24 March 2015

Word vectors (word2vec) on named entities and phrases - I

word2vec is a C lib to compute the vector representation of a given word (or a phrase). It was released by a few Googlers and being maintained at word2vec. A couple of nice articles on what word2vec is capable of (roughly):
Word vectors can boost performance of many ML and NLP applications, for example, sentiment analysis, recommendations, chat threading etc.
I used deeplearning4j's implementation of word2vec. The example given on that page does not work with the latest release of dl4j (at present 0.0.3.3) , working example can be found here. I ended up using Stanford's CoreNLP for named entity recognition, OpenNLP works fine too.

The training was done on the recent news data gathered from various sources, articles were split into sentences (using OpenNLP), duplicate and short sentences were removed.  The size of the corpus was around 300MB containing 1.7 million sentences and 44 million words. The training took almost 36 Hours with 3 iteration and a layer size of 200. Lets start with simple examples:

For the word water I get the following word vector (limited to 21 words):
[groundwater, vapor, heater, pollutant, rainwater, dioxide, wastewater, sewage, potable, moisture, seawater, methane, nitrogen, vegetation, vapour, oxide, reservoir, hydrogen, plume, monoxide, sediment]
We can see that almost all the words are used in the context of water, but this is limited to the trained corpus. With different corpus you'll get different set of results. Lets look at something which was there in the news recently, e.g., the term plane:
[mh370, c17, crashland, skidd, 777, takeoff, qz8501, transasia, malaysia_airline, aircraft, globemaster, turboprop, cockpit, laguardia_airport, 1086, locator, singleengine, atr, solarpower, midair]
Except 1086 and atr, every other word (or phrase) in the vector makes sense, but if you search for 1086 and atr, you'll find that 1086 was a Delta Air Lines Flight which crashed recently and ATR is an aircraft manufacturer company. Lets look for an entity (specially phrase) vector, for example Leslee Udwin was in the news recently:
[mukesh_singh, gangrape, nirbhaya, storyville, documentary, rapist, tihar, andrew_jarecki, citizenfour, telecast, bar_council_of_india, udwin, laura_poitra, filmmaker, jinx, bci, bbc, derogatory, chai_j, leslie_udwin, hansal_mehta, bbc_storyville]
You can relate most of the words/phrases in the vector to Leslee Udwin or her documentary India's Daughter. Other words in the vector are either the names of the documentaries or the documentary makers, for example, The Jinx is an HBO documentary mini-series directed by Andrew Jarecki.

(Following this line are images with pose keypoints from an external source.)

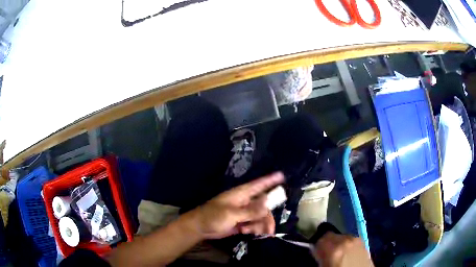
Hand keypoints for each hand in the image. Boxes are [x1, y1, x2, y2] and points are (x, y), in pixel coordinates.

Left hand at [188, 172, 283, 239]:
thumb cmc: (213, 216)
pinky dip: (254, 229)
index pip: (259, 185)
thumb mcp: (231, 214)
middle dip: (267, 217)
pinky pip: (255, 224)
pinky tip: (245, 232)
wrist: (200, 228)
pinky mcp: (242, 222)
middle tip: (269, 229)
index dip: (270, 180)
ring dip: (260, 226)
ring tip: (252, 232)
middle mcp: (245, 202)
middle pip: (264, 206)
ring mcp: (244, 213)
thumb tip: (268, 205)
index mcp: (241, 194)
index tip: (282, 176)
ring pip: (260, 217)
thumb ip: (250, 211)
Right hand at [313, 232, 373, 266]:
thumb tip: (316, 249)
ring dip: (336, 243)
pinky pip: (349, 239)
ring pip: (340, 236)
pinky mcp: (363, 241)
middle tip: (325, 253)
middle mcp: (346, 240)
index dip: (316, 245)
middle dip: (326, 242)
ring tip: (337, 254)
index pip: (320, 238)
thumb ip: (320, 257)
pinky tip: (346, 254)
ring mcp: (356, 239)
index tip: (315, 251)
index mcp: (335, 249)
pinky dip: (345, 244)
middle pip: (330, 235)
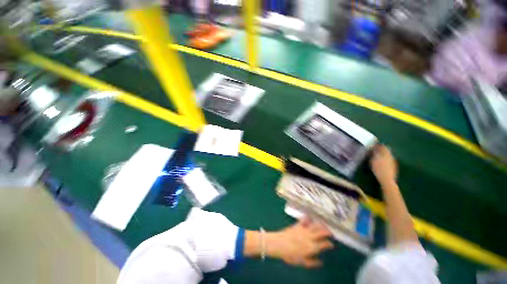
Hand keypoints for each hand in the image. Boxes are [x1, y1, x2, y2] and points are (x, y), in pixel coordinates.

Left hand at [266, 218, 333, 267]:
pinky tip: (310, 217)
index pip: (323, 244)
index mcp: (312, 247)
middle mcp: (309, 237)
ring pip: (314, 225)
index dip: (328, 244)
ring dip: (320, 224)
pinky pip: (304, 220)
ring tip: (324, 224)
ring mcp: (303, 229)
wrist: (279, 244)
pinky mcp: (297, 225)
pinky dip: (308, 218)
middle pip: (321, 232)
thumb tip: (321, 262)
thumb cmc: (290, 255)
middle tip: (331, 232)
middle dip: (327, 231)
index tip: (331, 244)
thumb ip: (312, 262)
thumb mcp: (301, 262)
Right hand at [370, 145, 397, 185]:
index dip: (378, 145)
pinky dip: (384, 159)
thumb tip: (375, 147)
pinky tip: (381, 162)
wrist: (387, 180)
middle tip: (374, 150)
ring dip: (383, 155)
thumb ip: (375, 153)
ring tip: (377, 156)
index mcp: (386, 154)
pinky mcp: (393, 167)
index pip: (383, 147)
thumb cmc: (379, 169)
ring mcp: (393, 162)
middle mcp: (391, 157)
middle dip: (381, 150)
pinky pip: (389, 160)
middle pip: (386, 151)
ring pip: (388, 155)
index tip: (373, 144)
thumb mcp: (374, 160)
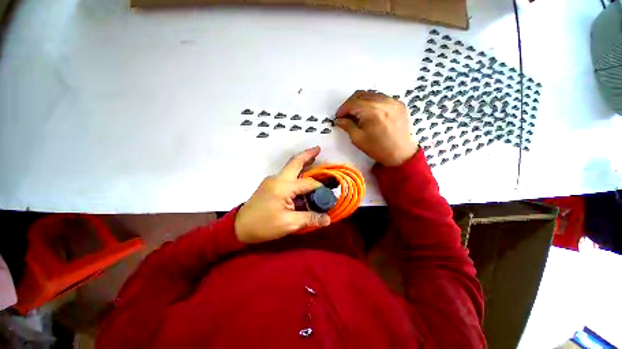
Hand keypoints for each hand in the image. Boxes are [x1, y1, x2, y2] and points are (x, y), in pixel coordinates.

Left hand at [235, 147, 331, 243]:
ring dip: (302, 162)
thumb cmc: (264, 226)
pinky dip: (296, 173)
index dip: (320, 189)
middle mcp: (278, 178)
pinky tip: (302, 178)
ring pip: (290, 167)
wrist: (239, 227)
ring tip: (314, 159)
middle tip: (318, 149)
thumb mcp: (289, 224)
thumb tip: (328, 219)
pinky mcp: (269, 184)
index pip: (308, 183)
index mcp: (283, 187)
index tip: (328, 195)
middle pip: (295, 162)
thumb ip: (310, 218)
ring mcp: (272, 180)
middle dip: (307, 154)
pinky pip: (286, 175)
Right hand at [335, 90, 418, 166]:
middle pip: (361, 94)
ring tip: (358, 114)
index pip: (352, 103)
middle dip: (350, 103)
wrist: (402, 154)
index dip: (342, 109)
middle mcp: (383, 101)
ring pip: (372, 94)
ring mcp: (393, 101)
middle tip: (346, 114)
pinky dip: (373, 102)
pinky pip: (382, 98)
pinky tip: (371, 113)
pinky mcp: (400, 104)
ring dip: (361, 102)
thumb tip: (339, 120)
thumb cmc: (378, 148)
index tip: (338, 116)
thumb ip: (347, 126)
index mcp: (371, 111)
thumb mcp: (358, 139)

dl4j library also provides the vector addition and subtraction mechanism, for subtraction code is as follows:

List<String>  p = new ArrayList<>(), n = new ArrayList<>();
p.add("imitation");
n.add("oscar");
vec.wordsNearest(p, n, 20);

Here is how the subtraction works, vector for imitation:
[grand_budapest_hotel, michael_keaton, screenplay, birdman, boyhood, eddie_redmayne, whiplash, benedict_cumberbatch, felicity_jone, jk_simmon, richard_linklater, julianne_moore, j_k_simmon, wes_anderson, patricia_arquette, edward_norton, graham_moore, alejandro_gonzalez_inarritu, stephen_hawk, alejandro_g_inarritu, alexandre_desplat]
It contains many Oscars entries and related terms, so subtracting the vector of term oscar should remove all those entries and give us something related to The Imitation Game:
[changer, throne, lllp, alan_tur, chris_kyle, oneindia, lilih620150308, sniper, rarerbeware, grand_budapest_hotel, benedict_cumberbatch, mockingjay, iseven, cable_news_network, extractable, theory, watchapple, enigma, codebreaker, washington_posttv, mathematician]
This vector is not a very good representation of the movie The Imitation Game, there is a lot of noise. This is because of the poor and small training data. But we see a few terms in the vector which are related to the movie, e.g.,
alan_tur*, benedict_cumberbatch, enigma, theory, mathematician
ing was removed by the tokenizer

I have trained the data on entities for now (by replacing the space with underscore), I am planning to train it on general phrases as well, like Member of Parliament should be combined into a single term member_of_parliament. Will publish the results in the second part. Next I want to compare it with Brown Clustering, it is also used for the similar purpose.